With what you know about this genre, (from the links above, or from watching mockumentaries in general) tell us your personal take on how you feel about it. What the benefits for filming something in this style are, and how does the genre apply to the digital age?
I think it's pretty cool, when the content warrants it. I think the conversation in class about the aesthetic being a gimmick was a good prompt. I think it's kind of popular style now with shows like "Modern Family" and "Parks and Recreation", but none really call for it in their content besides "The Office". It's important because it's actually important to the plot and the characters interact with the cameras because they're diagetic.

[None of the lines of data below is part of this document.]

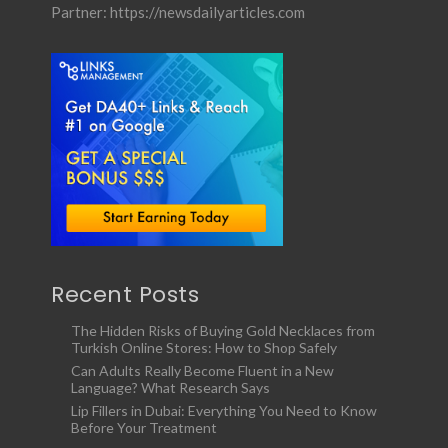
Partner:
https://newsdailyarticles.com
Recent Posts
The Hidden Risks of Buying Gold Necklaces from
Turkish Online Stores: How to Shop Safely
Can Adults Really Become Fluent in a New
Language? What Research Says
Lip Fillers in Dubai: Everything You Need to Know
Before Your Treatment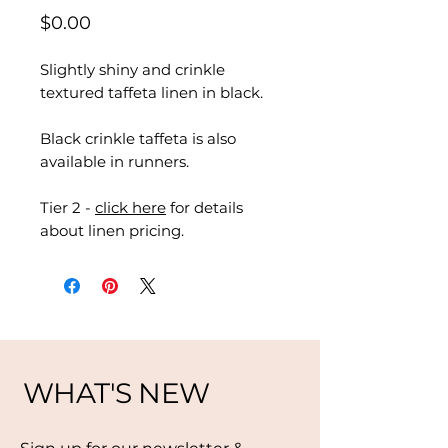
Price
$0.00
Slightly shiny and crinkle
textured taffeta linen in black.
Black crinkle taffeta is also
available in runners.
Tier 2 -
click here
for details
about linen pricing.
WHAT'S NEW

I think in some of the other shows (not "The Office), I have mixed feelings, but I kind of get caught up over it being a popular look and in a few ways, an easy way out. One thing that makes this style just easier to work with is the interview for exposition and to tell the audience something about the character in a pretty easy way. I'm not saying that all shows that use this are cheap or that they all take the "easy ways out" with this genre, but that there are a bunch that do.
I haven't personally watched in depth any of the shows within this genre besides "The Office", but the little bit that I have seen have been somewhat enjoyable. I'm very adamant that I did not find the shows funny or entertaining or whatever because of the aesthetic/ genre (there have been some that fall into the content category of the genre, but some not), but the pleasure seemed to be in the writing. It's been a long time since I've encountered any of these shows, so I probably shouldn't be talking, but I think it's interesting that I've had generally positive experiences with the shows that seem to implement this style/ genre. It kind of makes me wonder what kind of formal definition could be given to specify pacing/ other specific writing thing (besides the setting and etc. that have been specified) because although this is contradicting what I just said (pleasure not having to do with the genre) there does seem to be at least a tiny hint of consistency between some of the "awkward silence joke" pacing, which may just be it's own device used in tons of other writing to, but I do seem to remember a certain way of delivering a punchline that seemed to carry between shows. Again, it's been a very long time and because of this, this entire paragraph is invalid. I just kinda got on a tangent.
All and all, I think it's really cool and an interesting mini-explosion in television style, but it really just depends on the script/ show it's being used on.